2. No controls, and 19 (59%) of cases were ZIKV(-)- this is truly bizarre. I suspect what’s going on here is that ZIKV is not playing nice in serological tests [6]. Specifically, optical density (titer) responses for anything are a continuum, which requires a cut-off to determine sero-positivity, (generally 3SDs above a pool of sero-naïves).

If this cutoff is ‘wrong’ for ZIKV antobodies then there could be massive bias in classifying exposure, so the exposures captured might represent only the very highest levels of viremia where the risk could, indeed be very high. Moreover, the high levels of co-infections suggest something is interfering with the serology in an important way.

While not directly applicable to arboviruses, one example (Helicobacter pylori) found large differences in ORs when using a generic ELISA vs. one tuned for populations-at-risk [7].

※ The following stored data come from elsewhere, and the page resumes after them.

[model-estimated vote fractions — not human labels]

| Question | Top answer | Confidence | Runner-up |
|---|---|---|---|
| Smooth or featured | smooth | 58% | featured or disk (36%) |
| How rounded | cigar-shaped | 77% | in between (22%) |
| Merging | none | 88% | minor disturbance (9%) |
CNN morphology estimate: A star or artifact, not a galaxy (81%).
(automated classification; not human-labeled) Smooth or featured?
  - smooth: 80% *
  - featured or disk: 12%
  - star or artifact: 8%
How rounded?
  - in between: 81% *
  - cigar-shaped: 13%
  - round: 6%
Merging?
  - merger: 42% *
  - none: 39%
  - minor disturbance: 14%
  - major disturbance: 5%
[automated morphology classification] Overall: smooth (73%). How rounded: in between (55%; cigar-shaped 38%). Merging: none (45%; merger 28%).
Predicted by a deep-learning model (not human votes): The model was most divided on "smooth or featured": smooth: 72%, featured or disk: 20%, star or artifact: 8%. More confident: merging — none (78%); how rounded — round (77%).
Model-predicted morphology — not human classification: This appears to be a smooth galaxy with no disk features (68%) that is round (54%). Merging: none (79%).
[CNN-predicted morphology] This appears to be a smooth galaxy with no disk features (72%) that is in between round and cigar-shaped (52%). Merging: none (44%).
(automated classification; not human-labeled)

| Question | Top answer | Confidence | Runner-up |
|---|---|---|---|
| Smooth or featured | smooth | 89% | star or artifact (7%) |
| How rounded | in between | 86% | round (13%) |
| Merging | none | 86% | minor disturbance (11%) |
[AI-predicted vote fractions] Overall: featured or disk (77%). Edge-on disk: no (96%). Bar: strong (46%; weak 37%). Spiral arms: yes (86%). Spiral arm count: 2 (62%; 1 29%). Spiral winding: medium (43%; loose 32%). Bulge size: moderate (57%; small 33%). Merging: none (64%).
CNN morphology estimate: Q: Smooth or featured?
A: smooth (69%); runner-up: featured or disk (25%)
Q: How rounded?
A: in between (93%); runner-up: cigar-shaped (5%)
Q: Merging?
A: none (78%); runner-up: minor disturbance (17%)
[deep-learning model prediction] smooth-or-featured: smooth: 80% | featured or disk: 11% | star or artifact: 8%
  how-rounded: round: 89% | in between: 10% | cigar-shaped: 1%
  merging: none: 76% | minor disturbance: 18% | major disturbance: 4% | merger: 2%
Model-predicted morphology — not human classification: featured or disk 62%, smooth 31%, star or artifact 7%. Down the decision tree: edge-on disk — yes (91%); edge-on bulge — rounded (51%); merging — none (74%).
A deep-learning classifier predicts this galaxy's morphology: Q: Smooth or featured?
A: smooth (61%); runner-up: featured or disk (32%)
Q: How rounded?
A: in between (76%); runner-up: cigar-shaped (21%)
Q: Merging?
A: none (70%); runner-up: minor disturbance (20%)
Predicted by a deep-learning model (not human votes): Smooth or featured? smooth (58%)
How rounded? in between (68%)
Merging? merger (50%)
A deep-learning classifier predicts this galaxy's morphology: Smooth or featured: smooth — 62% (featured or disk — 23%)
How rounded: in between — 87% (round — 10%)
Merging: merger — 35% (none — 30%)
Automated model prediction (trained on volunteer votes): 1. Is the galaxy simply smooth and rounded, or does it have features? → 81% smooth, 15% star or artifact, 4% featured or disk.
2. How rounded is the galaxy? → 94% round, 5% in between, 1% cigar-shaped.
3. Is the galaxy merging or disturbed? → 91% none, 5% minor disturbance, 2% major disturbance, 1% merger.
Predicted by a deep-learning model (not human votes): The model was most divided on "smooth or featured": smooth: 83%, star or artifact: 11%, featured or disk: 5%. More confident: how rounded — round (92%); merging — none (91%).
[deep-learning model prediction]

Update 1: I should be clear here, I am not questioning that ZIKV is associated with MC as it clearly is in NE Brazil, but I am not yet convinced it is the sole risk factor, and the magnitude of that association is entirely unsettled.


References

1.         de Araújo TVB, Rodrigues LC, de Alencar Ximenes RA, de Barros Miranda-Filho D, Montarroyos UR, de Melo APL, et al. Association between Zika virus infection and microcephaly in Brazil, January to May, 2016: preliminary report of a case-control study. Lancet Infect Dis. doi:10.1016/S1473-3099(16)30318-8
2.         Button KS, Ioannidis JPA, Mokrysz C, Nosek BA, Flint J, Robinson ESJ, et al. Power failure: why small sample size undermines the reliability of neuroscience. Nat Rev Neurosci. 2013;14: 365–376. doi:10.1038/nrn3475
3.         Rake C, Gilham C, Hatch J, Darnton A, Hodgson J, Peto J. Occupational, domestic and environmental mesothelioma risks in the British population: a case–control study. Br J Cancer. 2009;100: 1175–1183. doi:10.1038/sj.bjc.6604879
4.         Gandini S, Botteri E, Iodice S, Boniol M, Lowenfels AB, Maisonneuve P, et al. Tobacco smoking and cancer: A meta-analysis. Int J Cancer. 2008;122: 155–164. doi:10.1002/ijc.23033
5.         Nakagawa S, Cuthill IC. Effect size, confidence interval and statistical significance: a practical guide for biologists. Biol Rev. 2007;82: 591–605. doi:10.1111/j.1469-185X.2007.00027.x
6.         De Smet B, Van den Bossche D, van de Werve C, Mairesse J, Schmidt-Chanasit J, Michiels J, et al. Confirmed Zika virus infection in a Belgian traveler returning from Guatemala, and the diagnostic challenges of imported cases into Europe. J Clin Virol. 2016;80: 8–11. doi:10.1016/j.jcv.2016.04.009
7.         Yuan J-M, Yu MC, Xu W-W, Cockburn M, Gao Y-T, Ross RK. Helicobacter pylori infection and risk of gastric cancer in Shanghai, China: updated results based upon a locally developed and validated assay and further follow-up of the cohort. Cancer Epidemiol Biomarkers Prev. 1999;8: 621–624.